Blood and Rage by Burleigh
After an extended hiatus, Summer Series 2010: Reviewing the Books! re-starts……
Blood and Rage: A Cultural History of Terrorism by Michael Burleigh
British historian Michael Burleigh brings the same kind of unsparingly brutal prose to the history of terrorism that he previously delivered on National Socialism in his acclaimed, The Third Reich: A New History. There is a wealth of detail about terrorists, their casual atrocities and the warped morality that terrorists habitually employ to rationalize their crimes; a nihilistic mentalite shared with their intellectual groupies in universities and political law firms that will shock and inform the reader. The scattered nature of the case studies that comprise modern terrorism though, makes Blood and Rage more of a kaleidescope than microscope.

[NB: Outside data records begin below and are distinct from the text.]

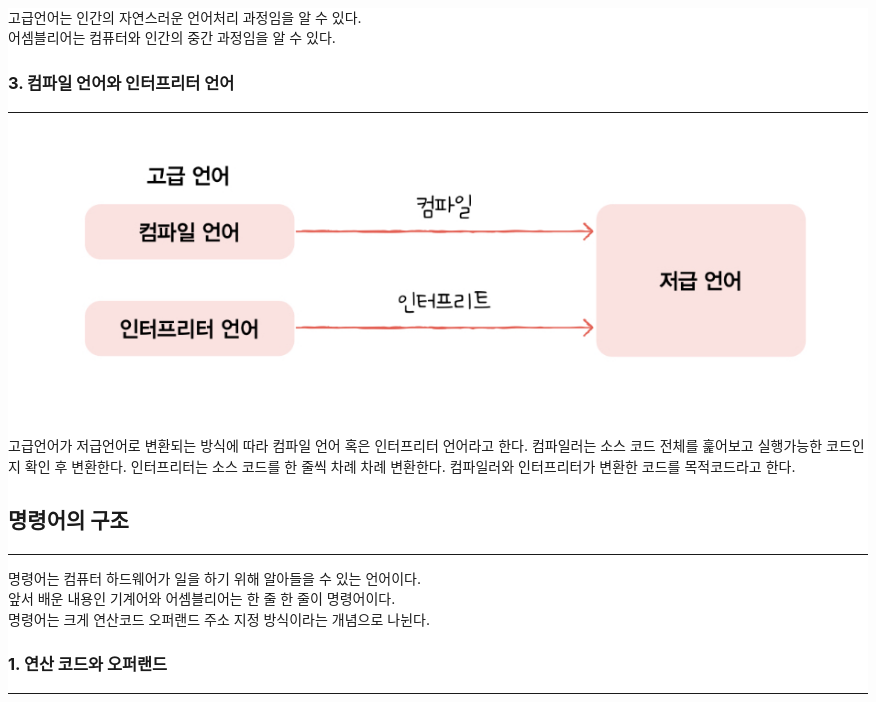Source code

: 고급언어는 인간의 자연스러운 언어처리 과정임을 알 수 있다.  
어셈블리어는 컴퓨터와 인간의 중간 과정임을 알 수 있다. 

### 3. 컴파일 언어와 인터프리터 언어 
---
<img src="../image/chapter3/컴파일과인터프리터.jpeg">  
고급언어가 저급언어로 변환되는 방식에 따라 컴파일 언어 혹은 인터프리터 언어라고 한다.
컴파일러는 소스 코드 전체를 훑어보고 실행가능한 코드인지 확인 후 변환한다. 
인터프리터는 소스 코드를 한 줄씩 차례 차례 변환한다.
컴파일러와 인터프리터가 변환한 코드를 목적코드라고 한다. 




## 명령어의 구조 
---
명령어는 컴퓨터 하드웨어가 일을 하기 위해 알아들을 수 있는 언어이다.  
앞서 배운 내용인 기계어와 어셈블리어는 한 줄 한 줄이 명령어이다.  
명령어는 크게 연산코드 오퍼랜드 주소 지정 방식이라는 개념으로 나뉜다.

### 1. 연산 코드와 오퍼랜드 
---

Burleigh set out to chronicle a comprehensive examination of the evolution of terrorism in the last two centuries. There are Feinians and radicalized Russian Narodniks, murderous FLN Algerians and their pied noir OAS blood enemies, Irgun gunmen and Black September, ETA, IRA and Baader-Meinhoff gangsters consorting with Palestinian radicals and Herbert Marcuse. Burleigh dissects the psychopathology of ultraviolent degenerates like Hugh “Lenny” Murphy, Abu Musab al-Zarqawi and Andreas Baader. Terrorists, statistically speaking, are generally not madmen in a clinical sense, but Burleigh records a noteworthy exception regarding Germany’s Baader-Meinhoff Gang:
….With their numbers by now reduced to about a dozen people, the group was desperate for new recruits. Salvation came from an unlikely quarter. The mad. A radical psychiatrist at Heidelberg University, influenced by the anti-psychiatry of R.D. Laing and the anti-institutionalisation theories of Franco Basaglia, had formed a socialist collective among the mainly student clientele he was treating for various mental disturbances common to that age cohort including depression, paranoia and mild schizophrenia. In early 1971 Baader and Ensslin visited Heidelberg where they met some of the radicalized patients. In the following years, about twelve of the latter, including Gerhard Muller, Siegfried Hausner, Sieglinde Hofmann, Lutz Taufner and others became the second generation of RAF terrorists, initially under the slogan “Crazies to Arms”.